Abstract
Malerei beginnt nie mit einer weißen Leinwand. Die unbemalte, scheinbar leere Leinwand ist nämlich immer schon übersäht von einer Flut an Bildern, sei es aus der Geschichte der Malerei, sei es aus dem Alltag der Malerin. Zum einen sind es berühmte oder bekannte Bilder, die die Malerin verinnerlicht hat und die sie im Akt des Malens nicht nur inspirieren, sondern auch heimsuchen. Wie lässt sich aber malen, ohne immer wieder ins Klischee zu verfallen? Immer wieder dieselbe kubistische Komposition, dieselbe fauvistische Farbvariation? Wie kann eine Malerin ihr Bild auf die Leinwand bringen, trotz der virtuellen Präsenz aller anderer Bilder?
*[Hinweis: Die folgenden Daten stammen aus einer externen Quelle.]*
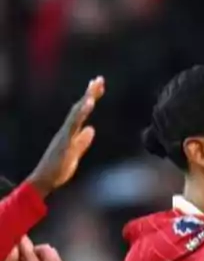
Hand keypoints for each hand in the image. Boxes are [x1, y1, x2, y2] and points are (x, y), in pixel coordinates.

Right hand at [28, 77, 104, 196]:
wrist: (46, 181)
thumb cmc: (59, 169)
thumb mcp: (76, 153)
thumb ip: (83, 141)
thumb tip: (91, 129)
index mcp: (71, 132)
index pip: (82, 112)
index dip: (91, 98)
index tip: (99, 86)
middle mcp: (67, 130)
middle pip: (80, 108)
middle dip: (90, 93)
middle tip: (100, 79)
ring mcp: (65, 135)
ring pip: (76, 114)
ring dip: (86, 100)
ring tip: (94, 88)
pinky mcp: (64, 141)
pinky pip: (73, 124)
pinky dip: (81, 113)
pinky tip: (88, 103)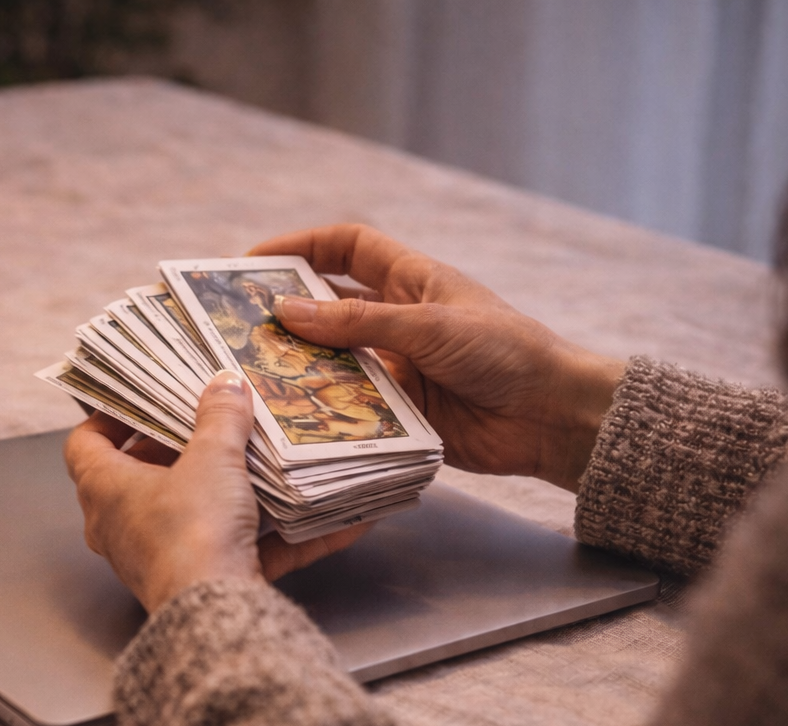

Aber die Originalität des Ausdruckts ringt nicht nur mit der Geschichte der Malerei und ihren Konventionen. Die Bilder, die der modernen Malerin ins Atelier folgen, kommen zum anderen auch aus dem Alltag. Im Alltag begegnet sie immer wieder denselben, d.h. wiedererkennbaren und auch wiedererkannten Bildern. Eine Seerose bleibt eine Seerose, nicht nur für die Malerin, sondern für alle anderen auch. Bereits der Impressionismus hat aber gezeigt, dass im Alltag mehr steckt als der gewohnte Blick erkennen lässt: nicht nur eine Seerose, sondern die Seerose. Die moderne Malerei strebt danach, nicht nur mit kunsthistorischen Konventionen zu brechen, sondern auch mit der Banalität des Alltags, dem Figurativen. Hierzu gibt es nicht nur den Weg über die Abstraktion der Form, es gibt auch den Weg über die Sensation der Figur. Vor allem Paul Cézanne ist diesen zweiten Weg gegangen, auch Francis Bacon. Maria Lassnig ging ihn auf ihre Weise. Mit ihren Körpergefühlsbildern revolutionierte sie die darin zum Ausdruck gebrachte Logik der Sensation. Wie ihr das gelungen ist, war ihr selbst zeitlebens ein Geheimnis. Im Folgenden soll dieses Geheimnis ergründet werden.